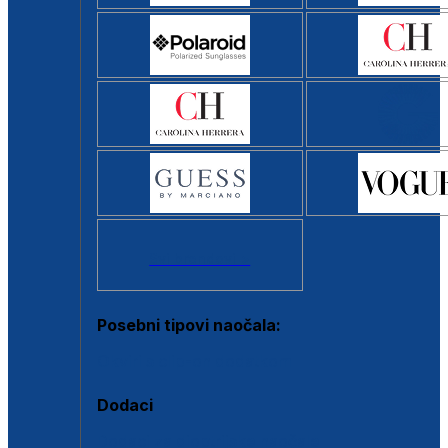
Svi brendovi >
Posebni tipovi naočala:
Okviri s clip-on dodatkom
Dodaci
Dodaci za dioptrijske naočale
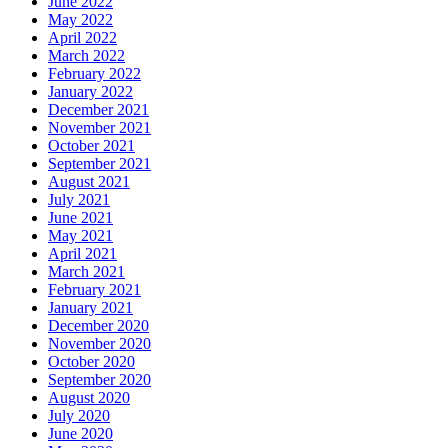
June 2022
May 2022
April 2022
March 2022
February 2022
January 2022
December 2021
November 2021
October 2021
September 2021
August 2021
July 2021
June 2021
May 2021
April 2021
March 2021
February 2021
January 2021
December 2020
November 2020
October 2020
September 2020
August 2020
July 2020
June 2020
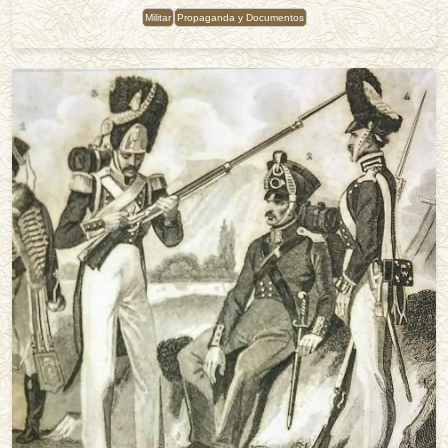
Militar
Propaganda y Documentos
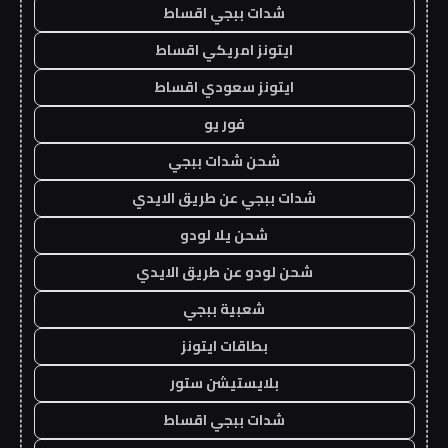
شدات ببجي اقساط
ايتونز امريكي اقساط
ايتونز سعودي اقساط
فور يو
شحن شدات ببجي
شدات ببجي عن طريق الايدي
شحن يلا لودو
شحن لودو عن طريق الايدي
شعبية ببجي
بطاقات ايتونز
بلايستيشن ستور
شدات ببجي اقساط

————

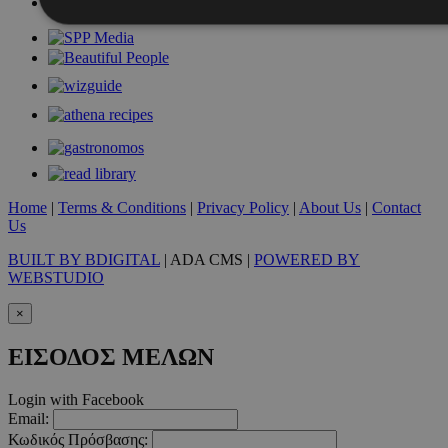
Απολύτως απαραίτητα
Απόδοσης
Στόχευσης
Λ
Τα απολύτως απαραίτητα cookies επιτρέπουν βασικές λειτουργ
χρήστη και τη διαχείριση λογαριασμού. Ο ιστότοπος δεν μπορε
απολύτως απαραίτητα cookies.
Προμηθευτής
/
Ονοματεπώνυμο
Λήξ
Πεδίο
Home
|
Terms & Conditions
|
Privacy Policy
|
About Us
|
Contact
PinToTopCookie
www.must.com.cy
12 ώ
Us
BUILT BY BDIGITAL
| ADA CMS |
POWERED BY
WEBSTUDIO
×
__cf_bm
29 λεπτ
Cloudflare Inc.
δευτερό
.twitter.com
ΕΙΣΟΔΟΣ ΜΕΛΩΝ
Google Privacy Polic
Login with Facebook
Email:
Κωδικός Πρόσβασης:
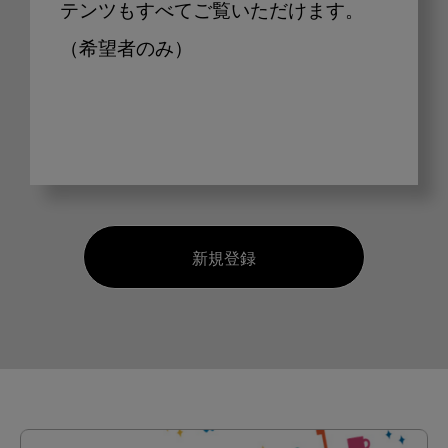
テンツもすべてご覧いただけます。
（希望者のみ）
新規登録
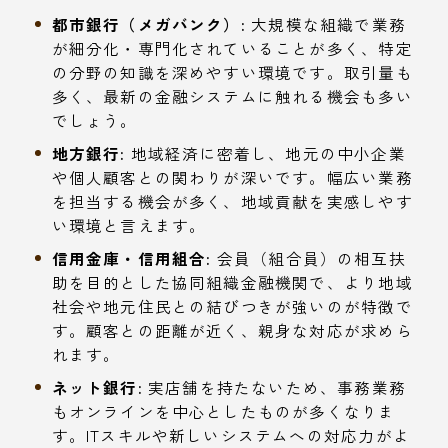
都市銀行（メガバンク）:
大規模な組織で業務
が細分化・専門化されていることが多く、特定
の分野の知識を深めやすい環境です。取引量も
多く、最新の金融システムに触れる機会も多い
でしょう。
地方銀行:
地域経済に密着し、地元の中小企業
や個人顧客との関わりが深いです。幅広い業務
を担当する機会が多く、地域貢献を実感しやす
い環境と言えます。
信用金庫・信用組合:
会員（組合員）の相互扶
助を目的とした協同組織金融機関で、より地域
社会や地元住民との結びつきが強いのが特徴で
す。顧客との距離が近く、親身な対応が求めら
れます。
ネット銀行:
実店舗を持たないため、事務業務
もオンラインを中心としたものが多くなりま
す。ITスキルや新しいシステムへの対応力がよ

————

ABOUT THIS TASK: Print exactly the lines above that run from the one with "Google Privacy Polic" down to the one with "す。ITスキルや新しいシステムへの対応力がよ", and omit the pictures.

THE COMPLETED TASK:
Google Privacy Polic
Login with Facebook
Email:
Κωδικός Πρόσβασης:
テンツもすべてご覧いただけます。
（希望者のみ）
新規登録
都市銀行（メガバンク）:
大規模な組織で業務
が細分化・専門化されていることが多く、特定
の分野の知識を深めやすい環境です。取引量も
多く、最新の金融システムに触れる機会も多い
でしょう。
地方銀行:
地域経済に密着し、地元の中小企業
や個人顧客との関わりが深いです。幅広い業務
を担当する機会が多く、地域貢献を実感しやす
い環境と言えます。
信用金庫・信用組合:
会員（組合員）の相互扶
助を目的とした協同組織金融機関で、より地域
社会や地元住民との結びつきが強いのが特徴で
す。顧客との距離が近く、親身な対応が求めら
れます。
ネット銀行:
実店舗を持たないため、事務業務
もオンラインを中心としたものが多くなりま
す。ITスキルや新しいシステムへの対応力がよ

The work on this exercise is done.